Nation became very important, however, both in a filmic and meta-filmic context in Ilo Ilo, but that film is also one that most effectively internationalises these cross-cultural experiences. Anthony Chen is the first Singaporean director to have won accolades in Cannes: first, a special mention for his short Ah Ma (Grandma) in 2007, and this year the prestigious Camera d’Or for Ilo Ilo, awarded by an impressive jury headed by Agnès Varda.

Set in Singapore at the time of the 1997 Asian financial crisis, the film depicts a family in tension — an estranged father, a spoilt son and a mother pregnant with another child. Their lives are made more tense, deepening both a moral and financial crisis, by the arrival of a Filipino maid Teresa, who has come, like many other Filipino women, in search of a life with better economic conditions. The already strained family relationship (the husband is hiding from his family many of his dodgy business deals and the fact that he smokes) is further intensified by the maid who enters their life, especially young Jiale’s, with whom she shares the room. Masterfully shot in a minimalist retro style, the film coveys the emotions of all the characters and reveals their secrets through refined camera and editing work, thanks to which the Filipino maid becomes the unspoken, but catalyst, ingredient in the manifestation of the complexity of family relations. The film, also, subtly unfolds Teresa’s hardships, her silences, her simple joys of taking care of the children of others, whilst not forgetting to take care of her own, albeit long distance. It is the only Cannes film, viewed by me, that did not resort to intrusive extra-diegetic music to achieve a more powerful dramatic impact on the viewer. It simply lets the visual language speak of its characters, thus contributing to an excellently balanced narrative, which may demand a certain degree of cinematic maturity from the viewer. The contextual extra-filmic detail from the director’s life adds to the connotative value of the film’s autobiographical title, which refers to the place in the Philippines from which the director’s maid was from.

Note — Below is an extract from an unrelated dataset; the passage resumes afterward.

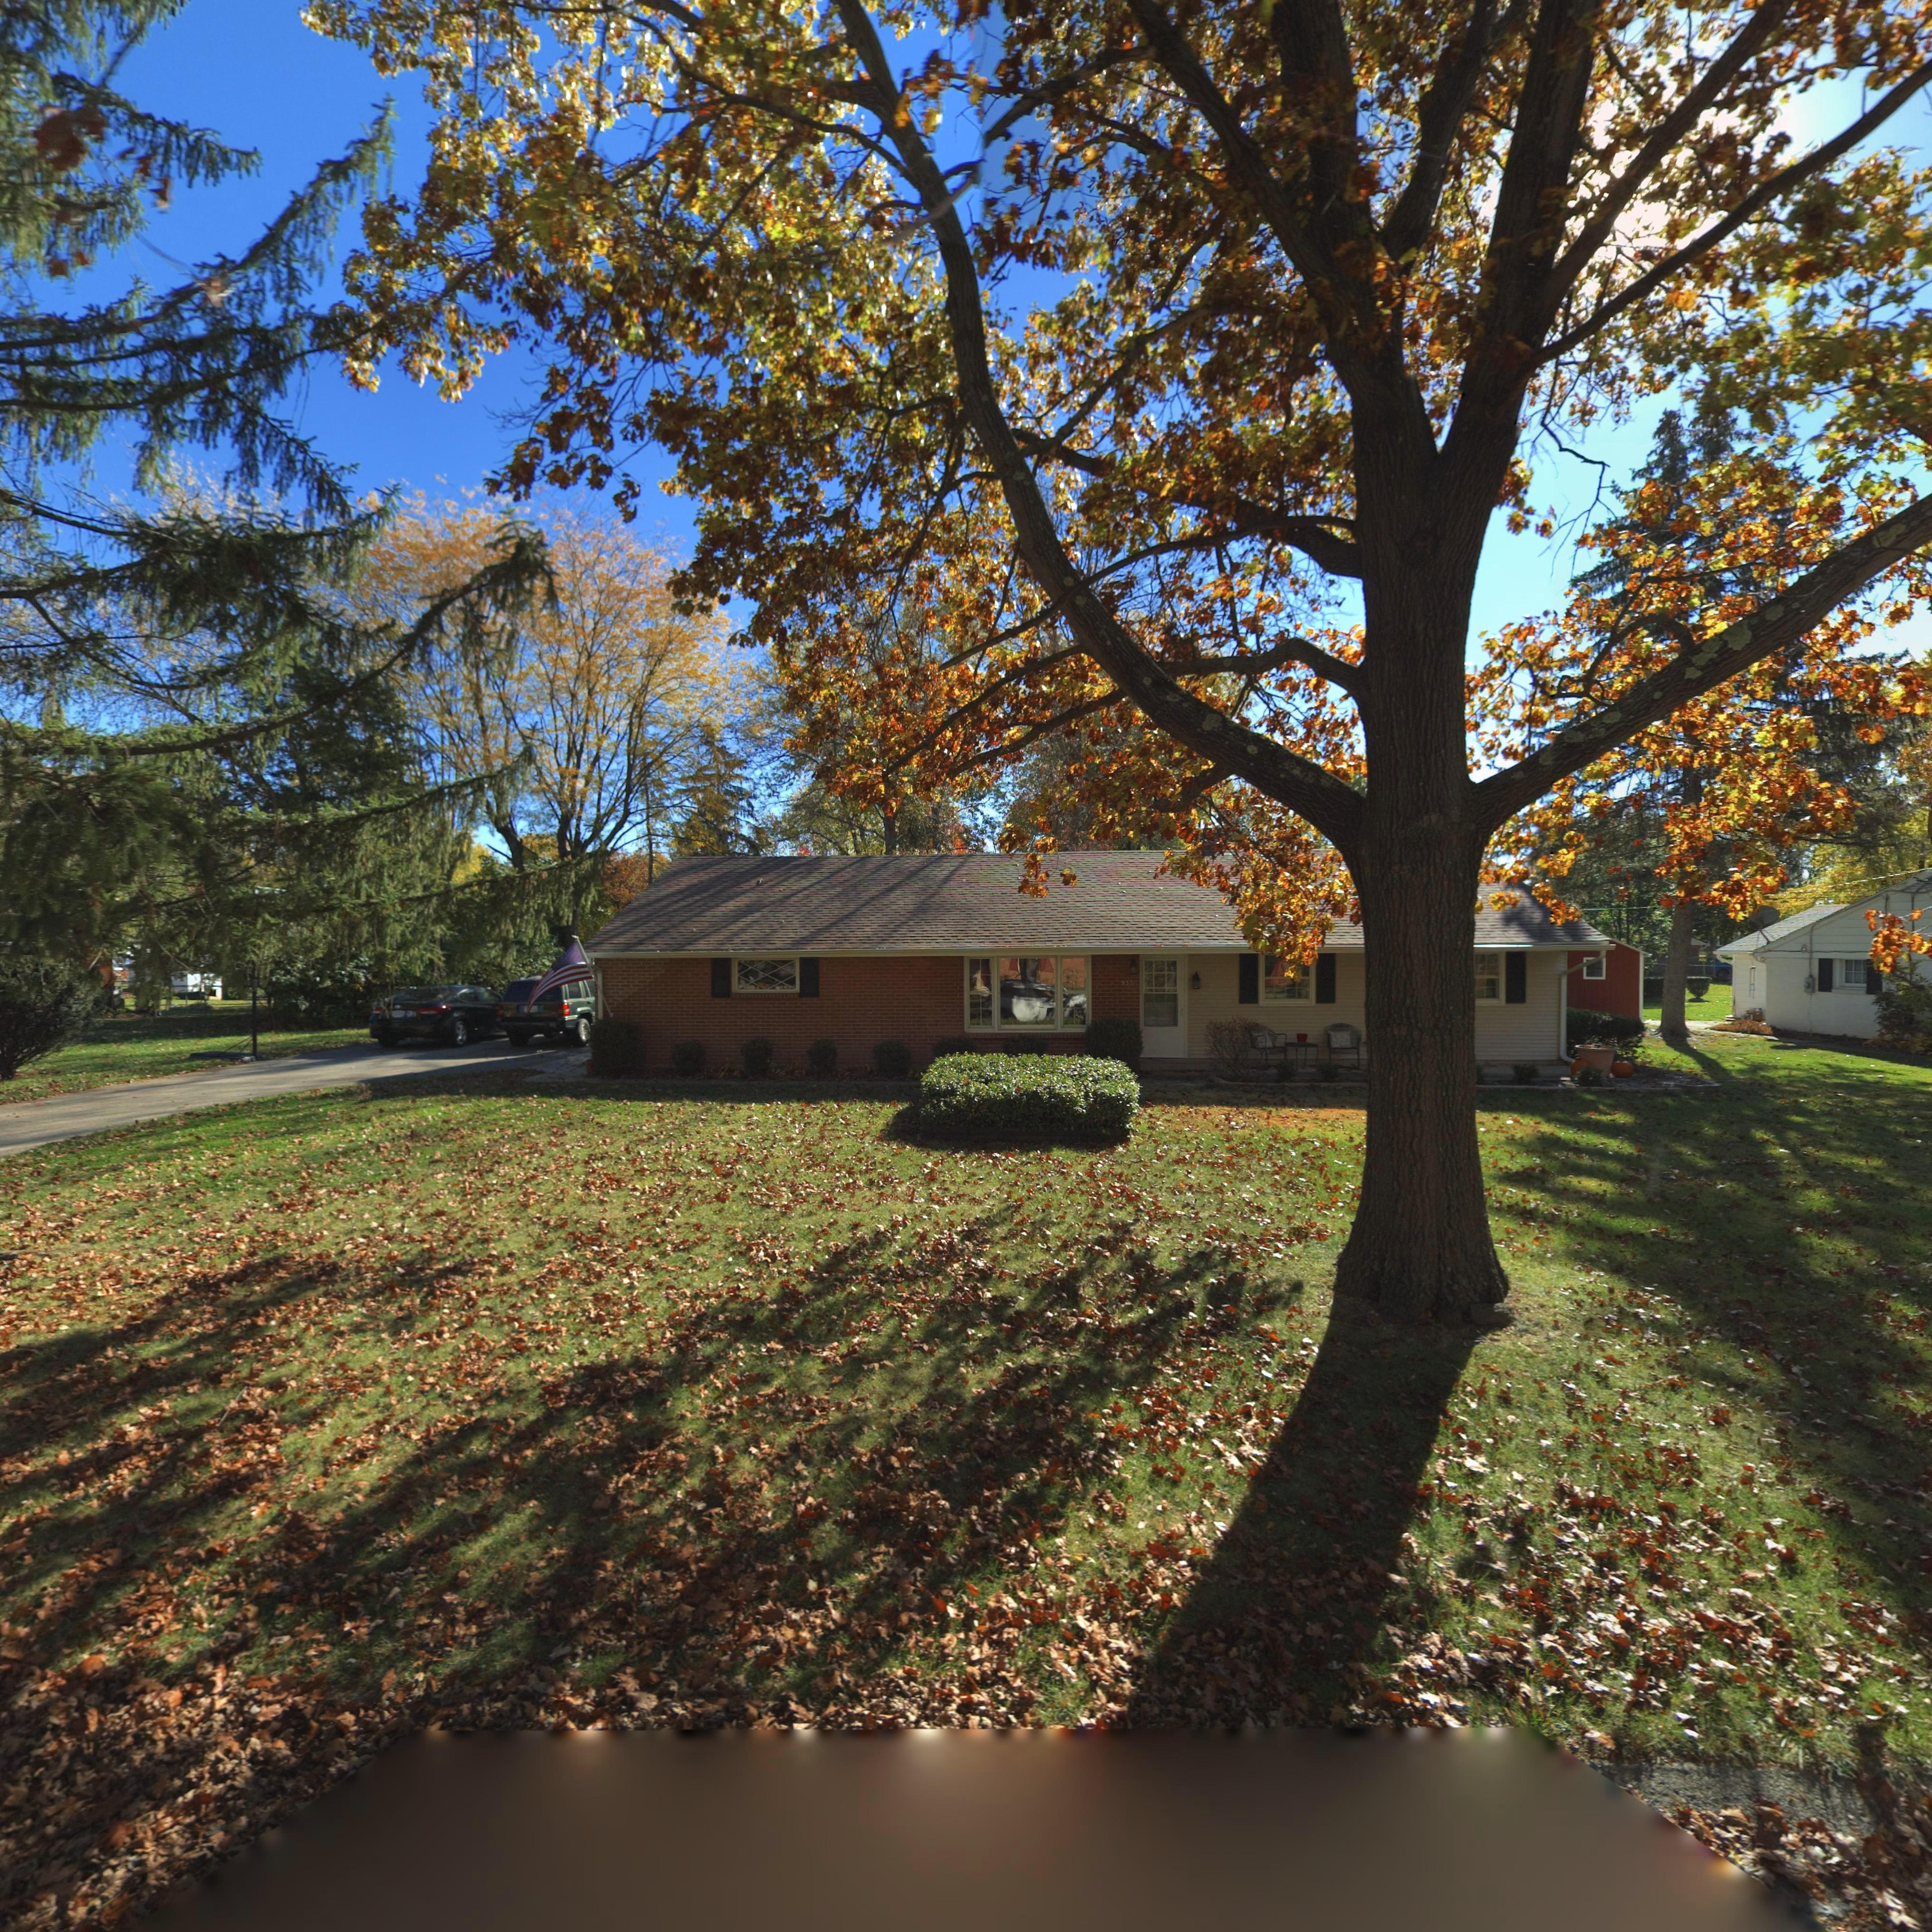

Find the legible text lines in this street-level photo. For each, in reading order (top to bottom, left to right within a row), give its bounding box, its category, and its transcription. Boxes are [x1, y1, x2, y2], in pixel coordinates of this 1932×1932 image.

[1120, 980, 1134, 986] StreetNumber: 536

Similarly to Ilo Ilo, a feeling of tension and solitude is portrayed in Henri, by Yolande Moreau, an established theatre and film actress, whose debut feature When the Sea Rises (Quand la mer monte…) won the Louis-Delluc prize for best first film and two Césars, for best film and best actress. Whilst Henri’s subject matter may not appear to be original, its filmic treatment is certainly innovative. Loneliness seems to be the protagonist of the film, as Yolande Moreau lets the camera explore and weave the relationship between two lonely individuals, beautifully played by Pippo Delbonno and Candy Ming. Rich visual language, coupled with the subtle use of diegetic music, accentuates the perfect rhythm of the characters’ development of intimacy, enhancing the viewer’s curiosity for and empathy with the film’s protagonists.

Although many films screened in Quinzaine des realisateurs and Semaine de la critique shared the common topics of isolation, alienation, or yearning to belong somewhere, Blue Ruin, Ilo ilo and Henri seem to be the most efficient in their characters’ portrayals and in their conveyance of the feeling of loneliness.